Cela peut être fait en résolvant des énigmes, des mots croisés, des énigmes et d'autres jeux bien connus, mais si nous nous engageons régulièrement dans des activités que nous aimons, nous ne “maintenons” que des zones du cerveau qui sont déjà saines et actives. Donc, pour exercer les autres zones inactives, nous devons rechercher de plus grands défis, comme si nous faisions des exercices physiques.
Écouter de la musique 8D avec des écouteurs. Ce type de musique est souvent utilisé dans les films ou les jeux vidéo et il est particulièrement immersif car il active le cerveau dans son ensemble. On le trouve sur Internet et il est recommandé de l'écouter les yeux fermés en faisant attention aux instruments, à la voix, au rythme et aux autres éléments.
Exemple : 8D AUDIO CLASSICAL MUSIC Bach, Mozart, Chopin, Beethoven, Tchaikovsky (USE HEADPHONES)
Journée de la main non dominante. Un jour par semaine, essayez de tout faire avec la main que vous n'utilisez pas habituellement.

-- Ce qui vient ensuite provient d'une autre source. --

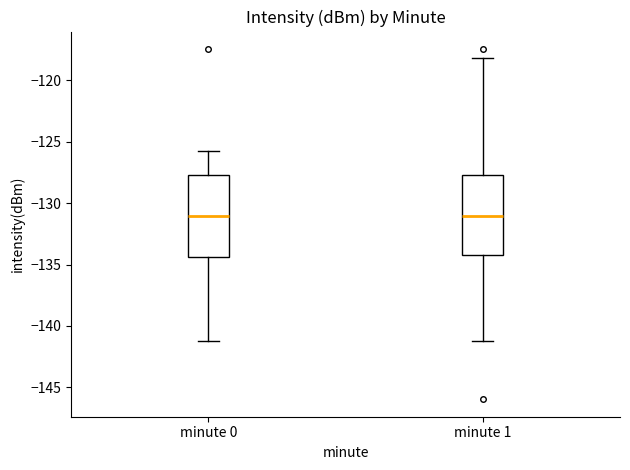

Where does the upper whisker of the box for minute 1 end on the y-axis? The values are not printed on the chart, so give them approximately, as read against the axis.

-118.0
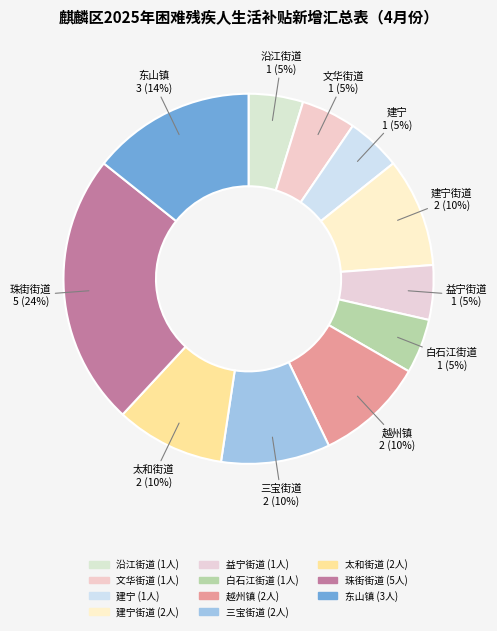

Count the number of slices in the pie.

11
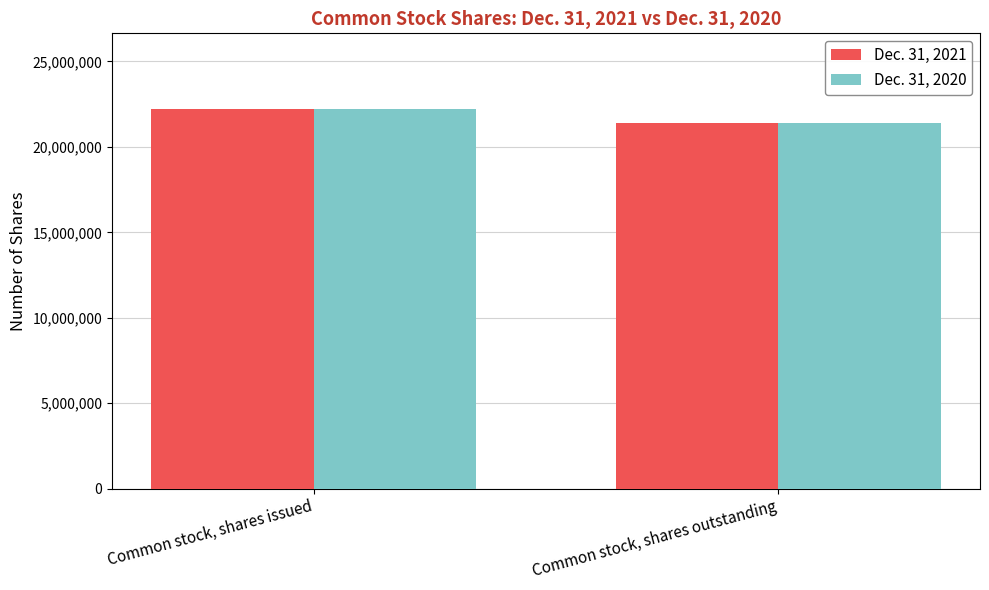

Reading left to right, transcribe all the data shown in this chart.

Dec. 31, 2021: 22205248	21417841
Dec. 31, 2020: 22205248	21417841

Si nous sommes droitiers, nous devenons gauchers, ou vice versa. Cette activité facilite une traversée des hémisphères cérébraux et augmente la réserve cognitive.
Lire à haute voix. Lorsque nous lisons à haute voix, nous ouvrons de nouvelles voies neuronales, il est donc recommandé de le pratiquer une fois par semaine même si nous sommes seuls.
Faire quelque chose qui nous met mal à l'aise. Il faut éviter de tomber dans la zone de confort. Faire des choses difficiles à faire pour nous, même s'il s'agit de petits actes, comme ne pas manger un dessert que nous aimons ou emprunter des itinéraires différents de ceux d'habitude.
Travailler avec les odeurs. Placer des parfums familiers dans des récipients, comme un savon d'enfance ou un vieux parfum. L'exercice consiste à bander les yeux et à se laisser surprendre par l'odorat. De cette façon, nous activons l'un des sens les moins développés et ouvrons de nouvelles connexions neuronales. Cette dynamique peut aussi se faire avec les saveurs, si vous avez des difficultés avec l'odorat.
Faire du sport ou jouer. Le sport active également notre cerveau, et nous aide même à développer de nouveaux neurones. Lorsque le corps bouge, en plus, l'esprit se détend et crée un espace idéal pour apprendre.
Coordination œil-main. L'une des clés de l'entraînement cognitif est de traverser différentes zones du cerveau. Obtenir de la pâte à modeler ou un autre matériau malléable pour créer différentes formes. Le but est de connecter les yeux avec les activités des mains.
Défier l'attention. Il existe des livres et des dynamiques pour trouver les différences entre deux images ou en trouver une qui est cachée. Cet exercice aide à former l'attention. Le pratiquer tous les jours, lorsque nous sommes dans la rue ou en file d'attente. Le défi est très simple : on observe ce que portent les gens qui nous entourent, on ferme les yeux et on essaie de se souvenir des détails de leurs chaussures, des vêtements qu'ils portent, de leurs caractéristiques physiques et même de ce qu'ils faisaient à ce moment-là.